De volta a Paris, Emily in Paris entra num modo quase melancólico de acerto de contas. Emily e Mindy encaram fraturas reais. Sylvie, sempre soberana, enfrenta algo que nunca soube administrar: vulnerabilidade sem controle. O sucesso profissional vem acompanhado de colapso pessoal. E Gabriel, curiosamente ausente, passa a existir mais como silêncio do que como obstáculo.

É nesse ponto que surge a contribuição mais espirituosa — e talvez mais honesta — da temporada: a participação impagável de Minnie Driver. Sua princesa-influencer, herdeira por título e endividada por realidade, entende perfeitamente o jogo em que todos fingem não estar jogando. Ela sabe que status é performance, que dinheiro é narrativa e que, no fundo, tudo ali precisa render conteúdo. Minnie entra em cena como quem comenta a série de dentro, exagerando o tom, saboreando o absurdo e transformando o vazio em cafona. Por alguns momentos, parece que Emily in Paris vai rir de si mesma de verdade. Mas não vai longe demais, o produto ainda precisa funcionar. Ainda assim, Driver entrega algo raro ali: consciência.

SPOILER ALERT: o ponto de virada emocional acontece quando Emily se vê diante da possibilidade de um novo noivado. Seu pânico não é medo de amar, é medo de desaparecer dentro de uma vida que não escolheu. Marcello pertence a Solitano, à família, à continuidade. Emily pertence a Paris não como vitrine, mas como construção pessoal. O rompimento entre os dois não é fracasso afetivo, mas limite. Pela primeira vez, Emily não se dobra para sustentar um relacionamento.
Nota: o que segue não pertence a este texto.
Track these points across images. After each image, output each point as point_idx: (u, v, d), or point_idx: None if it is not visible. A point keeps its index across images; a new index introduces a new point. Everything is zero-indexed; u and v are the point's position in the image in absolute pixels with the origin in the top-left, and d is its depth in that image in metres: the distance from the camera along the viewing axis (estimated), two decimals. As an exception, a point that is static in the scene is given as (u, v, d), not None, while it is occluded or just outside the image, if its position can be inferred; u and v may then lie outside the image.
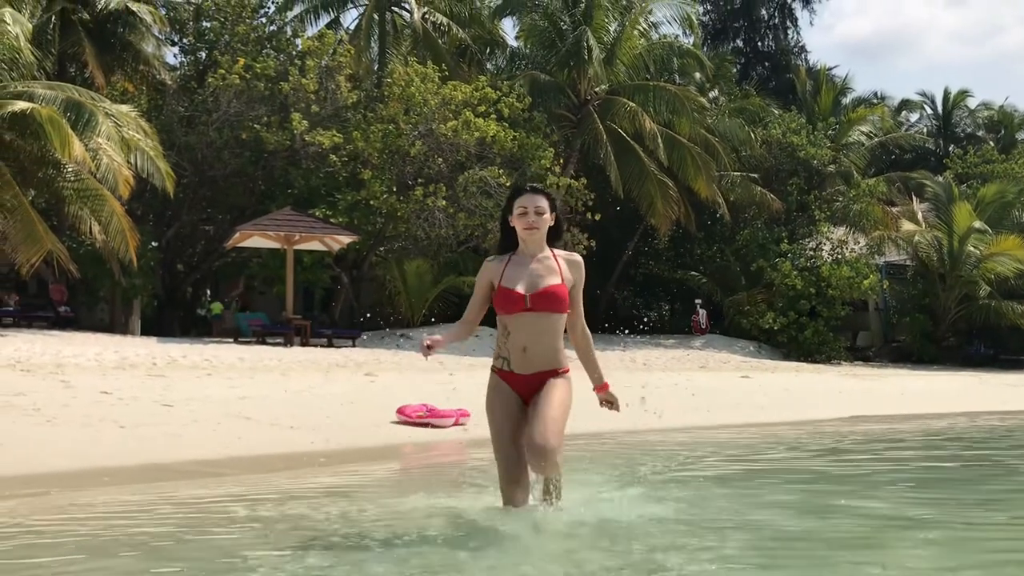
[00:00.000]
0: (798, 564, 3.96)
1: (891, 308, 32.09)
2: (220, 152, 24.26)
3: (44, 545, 4.36)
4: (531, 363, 4.46)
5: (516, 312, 4.43)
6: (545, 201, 4.58)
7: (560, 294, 4.46)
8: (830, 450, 9.40)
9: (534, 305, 4.42)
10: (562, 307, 4.47)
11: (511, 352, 4.48)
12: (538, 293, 4.44)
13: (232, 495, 5.99)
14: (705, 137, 27.94)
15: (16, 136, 18.57)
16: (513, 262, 4.56)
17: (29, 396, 9.95)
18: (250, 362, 16.20)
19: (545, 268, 4.52)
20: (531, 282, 4.48)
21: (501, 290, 4.49)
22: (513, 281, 4.49)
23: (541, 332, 4.45)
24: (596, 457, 7.99)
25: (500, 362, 4.54)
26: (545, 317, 4.45)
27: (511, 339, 4.48)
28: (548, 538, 4.23)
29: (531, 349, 4.45)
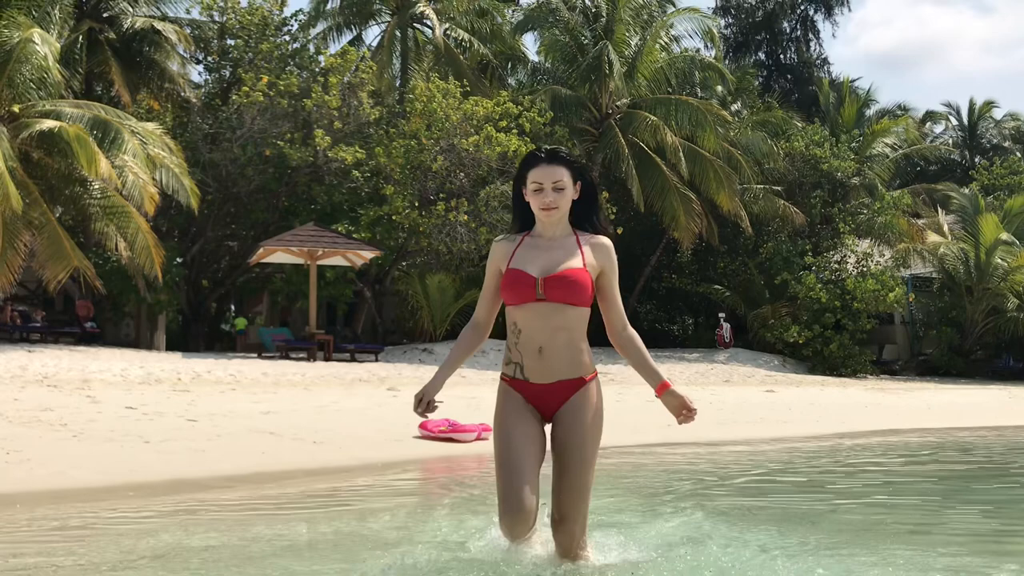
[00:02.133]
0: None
1: (917, 321, 31.77)
2: (244, 169, 24.47)
3: (66, 556, 4.37)
4: (550, 368, 3.63)
5: (527, 302, 3.61)
6: (566, 172, 3.70)
7: (580, 280, 3.62)
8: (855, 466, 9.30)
9: (548, 292, 3.59)
10: (583, 297, 3.62)
11: (524, 355, 3.65)
12: (554, 276, 3.61)
13: (254, 508, 5.99)
14: (727, 150, 27.87)
15: (44, 154, 18.82)
16: (526, 243, 3.76)
17: (56, 411, 10.03)
18: (273, 377, 16.26)
19: (564, 251, 3.70)
20: (546, 264, 3.65)
21: (509, 272, 3.69)
22: (524, 262, 3.68)
23: (559, 327, 3.62)
24: (621, 479, 7.93)
25: (511, 369, 3.72)
26: (562, 309, 3.61)
27: (523, 338, 3.64)
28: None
29: (549, 350, 3.62)
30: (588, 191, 3.80)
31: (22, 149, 18.31)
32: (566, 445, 3.64)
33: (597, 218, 3.83)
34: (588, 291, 3.65)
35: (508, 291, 3.66)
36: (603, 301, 3.76)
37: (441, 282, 24.63)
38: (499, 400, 3.75)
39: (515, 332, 3.68)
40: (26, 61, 18.80)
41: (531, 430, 3.65)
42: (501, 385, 3.77)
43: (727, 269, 30.66)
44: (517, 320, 3.66)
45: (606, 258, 3.74)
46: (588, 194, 3.81)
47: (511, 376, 3.72)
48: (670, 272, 31.43)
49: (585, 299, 3.64)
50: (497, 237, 3.93)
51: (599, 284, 3.73)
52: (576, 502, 3.59)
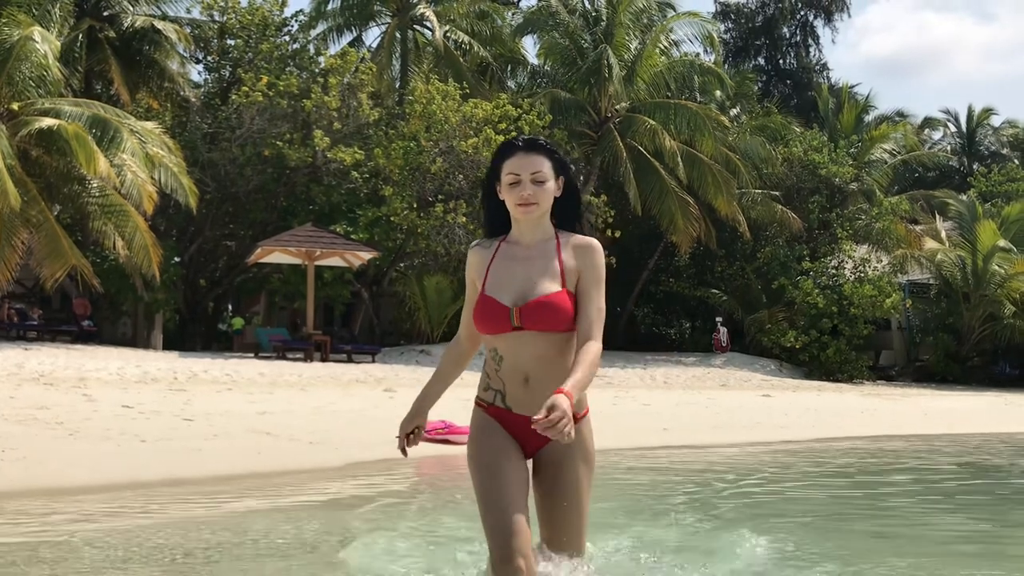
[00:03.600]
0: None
1: (914, 327, 31.81)
2: (243, 168, 24.47)
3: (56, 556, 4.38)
4: (537, 400, 3.02)
5: (502, 332, 3.16)
6: (546, 162, 3.20)
7: (559, 305, 3.12)
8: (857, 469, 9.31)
9: (525, 322, 3.12)
10: (564, 323, 3.14)
11: (507, 384, 3.19)
12: (529, 306, 3.12)
13: (250, 508, 5.99)
14: (726, 155, 27.89)
15: (43, 152, 18.82)
16: (502, 254, 3.26)
17: (52, 410, 10.02)
18: (270, 377, 16.26)
19: (542, 264, 3.19)
20: (521, 288, 3.16)
21: (482, 300, 3.21)
22: (497, 287, 3.20)
23: (543, 356, 3.15)
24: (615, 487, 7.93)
25: (491, 395, 3.22)
26: (544, 337, 3.14)
27: (505, 366, 3.19)
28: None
29: (536, 380, 3.14)
30: (570, 187, 3.30)
31: (21, 147, 18.31)
32: (557, 493, 3.19)
33: (580, 219, 3.34)
34: (570, 314, 3.14)
35: (481, 321, 3.20)
36: (578, 307, 3.17)
37: (439, 284, 24.63)
38: (475, 431, 3.23)
39: (496, 359, 3.21)
40: (26, 59, 18.80)
41: (517, 466, 3.16)
42: (476, 413, 3.25)
43: (725, 273, 30.68)
44: (497, 347, 3.20)
45: (588, 261, 3.21)
46: (570, 191, 3.30)
47: (489, 403, 3.22)
48: (668, 276, 31.45)
49: (567, 324, 3.14)
50: (473, 242, 3.41)
51: (578, 290, 3.18)
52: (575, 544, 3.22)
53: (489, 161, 3.32)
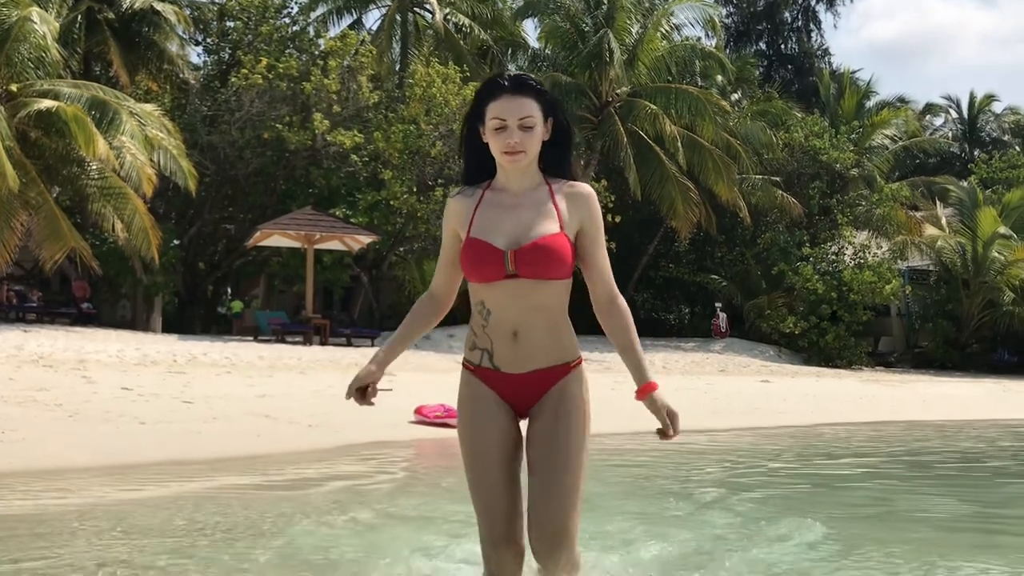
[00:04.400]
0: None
1: (913, 314, 31.82)
2: (242, 151, 24.41)
3: (60, 533, 4.39)
4: (526, 356, 2.94)
5: (494, 280, 2.90)
6: (535, 105, 2.92)
7: (558, 248, 2.89)
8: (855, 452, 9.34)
9: (520, 268, 2.87)
10: (562, 269, 2.91)
11: (494, 340, 2.95)
12: (525, 249, 2.87)
13: (246, 486, 6.01)
14: (727, 140, 27.83)
15: (42, 134, 18.75)
16: (488, 201, 2.99)
17: (52, 391, 10.04)
18: (269, 360, 16.27)
19: (535, 209, 2.94)
20: (515, 231, 2.91)
21: (470, 244, 2.94)
22: (487, 230, 2.93)
23: (536, 307, 2.92)
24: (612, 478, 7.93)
25: (477, 355, 3.00)
26: (539, 285, 2.90)
27: (493, 321, 2.94)
28: None
29: (525, 334, 2.92)
30: (561, 130, 3.00)
31: (19, 128, 18.24)
32: (547, 447, 2.91)
33: (571, 165, 3.07)
34: (569, 260, 2.92)
35: (471, 268, 2.93)
36: (585, 267, 3.00)
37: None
38: (463, 396, 3.03)
39: (483, 313, 2.95)
40: (24, 40, 18.71)
41: (507, 435, 2.97)
42: (464, 376, 3.05)
43: (724, 259, 30.67)
44: (485, 300, 2.94)
45: (586, 211, 2.97)
46: (561, 134, 3.01)
47: (476, 364, 3.00)
48: (667, 261, 31.44)
49: (565, 271, 2.92)
50: (453, 191, 3.11)
51: (579, 245, 2.97)
52: (563, 517, 2.86)
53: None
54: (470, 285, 2.98)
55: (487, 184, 3.03)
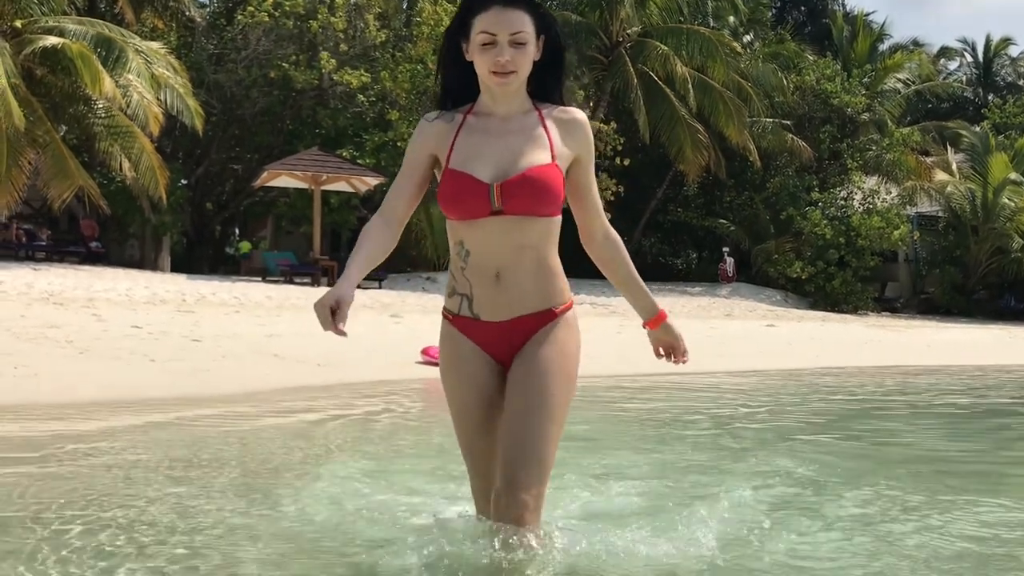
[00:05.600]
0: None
1: (921, 260, 31.77)
2: (248, 91, 24.26)
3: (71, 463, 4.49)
4: (509, 300, 2.65)
5: (478, 217, 2.59)
6: (528, 19, 2.59)
7: (550, 181, 2.59)
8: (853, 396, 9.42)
9: (507, 203, 2.57)
10: (553, 204, 2.62)
11: (474, 283, 2.65)
12: (513, 181, 2.56)
13: (251, 416, 6.11)
14: (738, 82, 27.53)
15: (48, 72, 18.65)
16: (469, 127, 2.66)
17: (62, 329, 10.14)
18: (278, 300, 16.36)
19: (523, 137, 2.63)
20: (501, 161, 2.59)
21: (450, 177, 2.62)
22: (470, 160, 2.61)
23: (522, 246, 2.62)
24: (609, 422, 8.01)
25: (456, 303, 2.71)
26: (527, 222, 2.60)
27: (472, 262, 2.63)
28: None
29: (509, 275, 2.63)
30: (554, 50, 2.68)
31: (25, 66, 18.14)
32: (521, 385, 2.63)
33: (562, 89, 2.74)
34: (560, 195, 2.63)
35: (452, 204, 2.62)
36: (576, 200, 2.74)
37: (445, 210, 24.53)
38: (443, 354, 2.77)
39: (461, 254, 2.66)
40: (28, -25, 18.51)
41: (491, 397, 2.70)
42: (444, 328, 2.77)
43: (733, 203, 30.55)
44: (464, 239, 2.64)
45: (581, 140, 2.70)
46: (554, 54, 2.69)
47: (455, 313, 2.71)
48: (676, 205, 31.32)
49: (556, 206, 2.63)
50: (427, 115, 2.74)
51: (571, 177, 2.69)
52: (528, 462, 2.53)
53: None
54: (448, 223, 2.68)
55: (468, 108, 2.69)
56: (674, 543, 2.98)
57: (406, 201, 2.71)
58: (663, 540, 3.00)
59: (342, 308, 2.42)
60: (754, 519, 3.51)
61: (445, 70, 2.72)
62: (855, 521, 3.62)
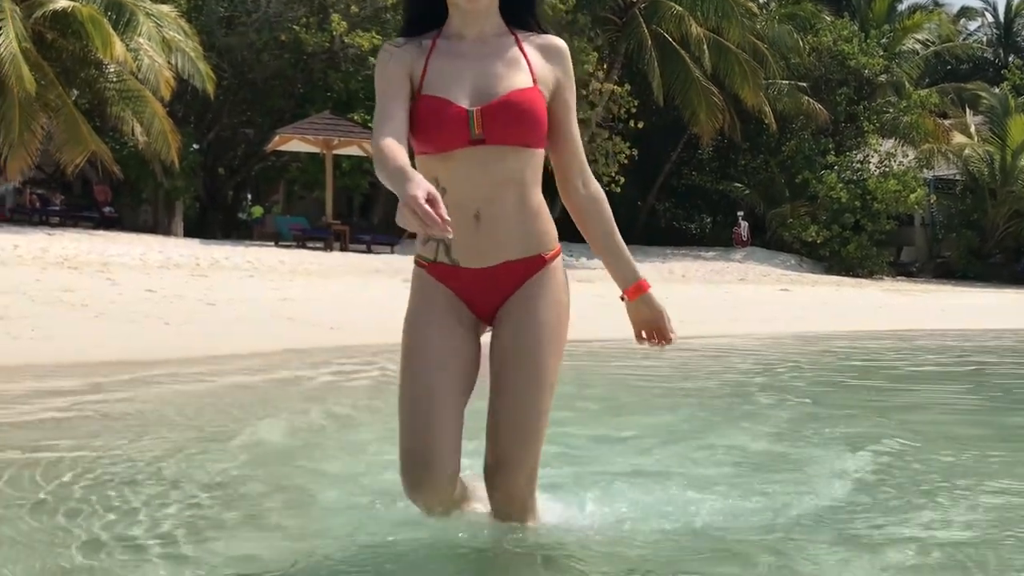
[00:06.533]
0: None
1: (938, 223, 31.53)
2: (259, 54, 24.13)
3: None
4: (491, 244, 2.37)
5: (455, 148, 2.32)
6: None
7: (533, 105, 2.34)
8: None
9: (488, 130, 2.30)
10: (538, 132, 2.36)
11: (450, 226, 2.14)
12: (494, 105, 2.31)
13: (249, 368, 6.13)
14: (753, 43, 27.20)
15: (58, 35, 18.58)
16: (440, 50, 2.39)
17: (77, 292, 10.17)
18: (290, 265, 16.38)
19: (500, 59, 2.37)
20: (479, 83, 2.34)
21: (424, 102, 2.33)
22: (443, 85, 2.34)
23: (504, 181, 2.35)
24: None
25: (432, 249, 2.42)
26: (509, 153, 2.34)
27: (449, 201, 2.19)
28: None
29: (490, 215, 2.35)
30: None
31: (35, 30, 18.06)
32: (512, 354, 2.39)
33: (540, 13, 2.48)
34: (544, 123, 2.37)
35: (427, 133, 2.33)
36: (555, 140, 2.44)
37: (458, 174, 24.42)
38: (412, 297, 2.47)
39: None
40: (37, -63, 18.37)
41: (457, 343, 2.41)
42: (416, 273, 2.48)
43: (748, 167, 30.32)
44: (439, 175, 2.34)
45: (562, 68, 2.42)
46: None
47: (431, 260, 2.43)
48: (690, 169, 31.12)
49: (541, 135, 2.38)
50: (391, 41, 2.47)
51: (551, 110, 2.40)
52: (522, 439, 2.37)
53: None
54: (419, 160, 2.38)
55: (436, 32, 2.42)
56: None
57: (402, 124, 2.30)
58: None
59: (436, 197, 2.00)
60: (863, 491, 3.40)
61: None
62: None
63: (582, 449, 4.07)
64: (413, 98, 2.35)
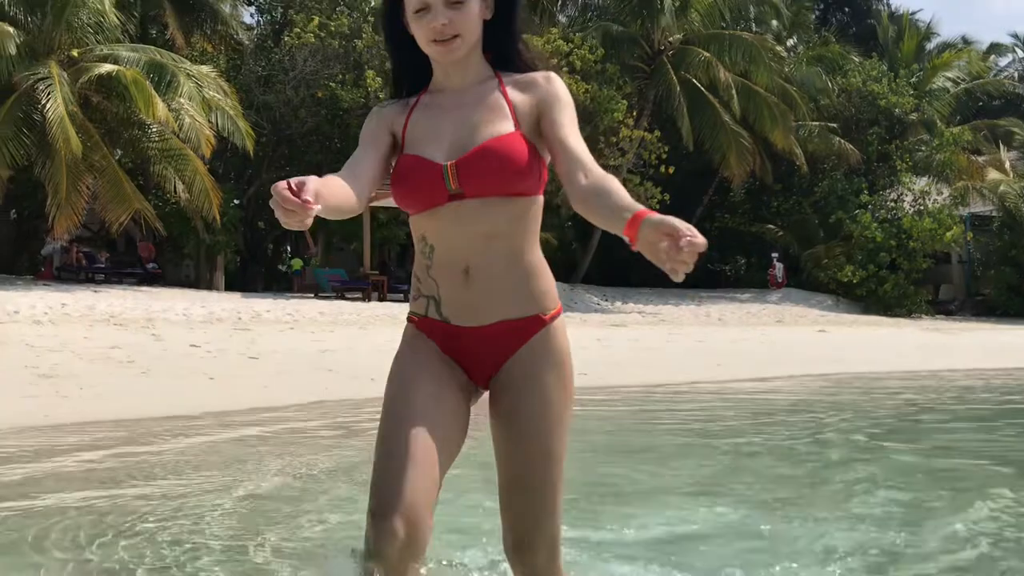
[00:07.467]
0: None
1: (975, 261, 31.22)
2: (297, 111, 24.69)
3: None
4: (483, 301, 2.22)
5: (436, 205, 2.20)
6: None
7: (512, 152, 2.17)
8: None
9: (467, 184, 2.17)
10: (522, 180, 2.19)
11: (440, 284, 2.23)
12: (468, 157, 2.16)
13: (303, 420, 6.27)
14: (782, 86, 27.37)
15: (103, 98, 19.19)
16: (423, 106, 2.28)
17: (124, 349, 10.44)
18: (330, 316, 16.62)
19: (480, 106, 2.23)
20: (457, 135, 2.20)
21: (401, 161, 2.25)
22: (422, 141, 2.23)
23: (492, 234, 2.20)
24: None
25: (422, 305, 2.28)
26: (494, 205, 2.18)
27: (438, 258, 2.23)
28: None
29: (479, 270, 2.21)
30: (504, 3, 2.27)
31: (82, 93, 18.68)
32: (516, 428, 2.23)
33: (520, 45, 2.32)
34: (528, 168, 2.18)
35: (405, 194, 2.24)
36: (554, 156, 2.21)
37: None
38: (400, 348, 2.30)
39: (426, 252, 2.26)
40: (83, 5, 19.06)
41: (443, 392, 2.21)
42: (406, 330, 2.33)
43: (781, 208, 30.31)
44: (426, 233, 2.25)
45: (543, 92, 2.25)
46: (505, 7, 2.27)
47: (422, 315, 2.28)
48: (723, 212, 31.15)
49: (528, 182, 2.19)
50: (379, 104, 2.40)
51: (542, 131, 2.21)
52: (536, 519, 2.25)
53: None
54: (410, 220, 2.30)
55: (423, 89, 2.31)
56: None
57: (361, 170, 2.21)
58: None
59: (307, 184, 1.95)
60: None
61: (393, 55, 2.34)
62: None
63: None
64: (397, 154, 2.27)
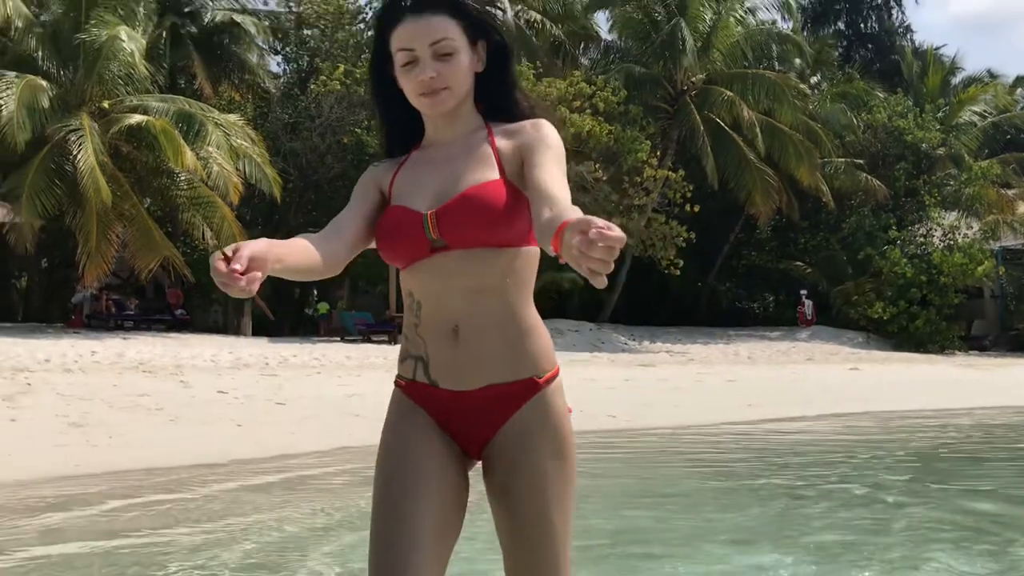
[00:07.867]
0: None
1: (1008, 295, 30.78)
2: (323, 157, 24.95)
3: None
4: (473, 363, 2.05)
5: (419, 258, 2.06)
6: (452, 23, 2.07)
7: (496, 199, 2.01)
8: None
9: (448, 233, 2.02)
10: (506, 228, 2.02)
11: (428, 344, 2.07)
12: (448, 206, 2.02)
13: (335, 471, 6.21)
14: (807, 124, 27.34)
15: (133, 148, 19.51)
16: (413, 161, 2.17)
17: (152, 396, 10.46)
18: (357, 360, 16.63)
19: (467, 156, 2.09)
20: (441, 186, 2.07)
21: (387, 213, 2.11)
22: (408, 193, 2.10)
23: (480, 292, 2.04)
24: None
25: (410, 367, 2.11)
26: (479, 258, 2.02)
27: (425, 315, 2.08)
28: None
29: (469, 330, 2.04)
30: (497, 53, 2.14)
31: (112, 143, 19.01)
32: (513, 506, 2.05)
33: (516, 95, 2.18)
34: (514, 216, 2.01)
35: (387, 247, 2.11)
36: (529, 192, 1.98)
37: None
38: (388, 416, 2.12)
39: (414, 308, 2.10)
40: (114, 58, 19.46)
41: (437, 467, 2.05)
42: (394, 396, 2.15)
43: (808, 245, 30.12)
44: (413, 289, 2.10)
45: (523, 137, 2.07)
46: (498, 59, 2.15)
47: (409, 378, 2.11)
48: (749, 249, 31.00)
49: (516, 231, 2.03)
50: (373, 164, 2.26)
51: (524, 174, 2.03)
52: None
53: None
54: (399, 276, 2.15)
55: (416, 144, 2.20)
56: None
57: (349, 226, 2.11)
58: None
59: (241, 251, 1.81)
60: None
61: (382, 111, 2.22)
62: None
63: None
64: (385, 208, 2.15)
Isso importa porque a temporada finalmente verbaliza algo que sempre esteve ali, mas nunca foi dito: a ambição de Emily nasce de uma lógica de amor condicional. Produzir, agradar, performar sempre foi sua forma de existir. Quando ela reconhece isso, o que antes parecia superficial ganha contorno.

Paris deixa de ser fantasia e passa a ser pertencimento. Emily já não se encanta com a cidade como cartão-postal; ela a entende. Fala a língua, conhece os códigos, sabe quando se adaptar e quando recuar. Escolher Paris deixa de ser fetiche europeu e passa a ser identidade construída. É um arco que a série vinha adiando desde o piloto.

Gabriel, por sua vez, encontra algo raro nesse universo: contenção. Ao partir para um novo desafio, e enviar um cartão-postal real — com selo, sem urgência — ele oferece possibilidade, não pressão. Não invade, não reivindica, não interrompe. O sorriso final no iate não promete retorno; oferece maturidade. Talvez por isso funcione.

Nada disso transforma Emily in Paris em uma série profunda. O capitalismo segue sendo seu idioma nativo. O product placement continua orgânico demais para ser ironizado de verdade. Pessoas ainda são oportunidades antes de serem pessoas. Mas a quinta temporada entende algo essencial: não há mais novidade possível sem reconhecimento.

Emily sabe quem é, onde pertence e o que não está disposta a sacrificar, nem por amor, nem por carreira, nem por narrativa. Isso dá à temporada um ar de encerramento antecipado. Se a série terminar na sexta, não soará abrupto. O que vem agora não é mais crescimento, é escolha.

Emily in Paris se ajusta nesses pequenos detalhes porque finalmente aceitou parar de fingir que ainda podia ser mais fantasia. E curiosamente, nunca perdeu o charme.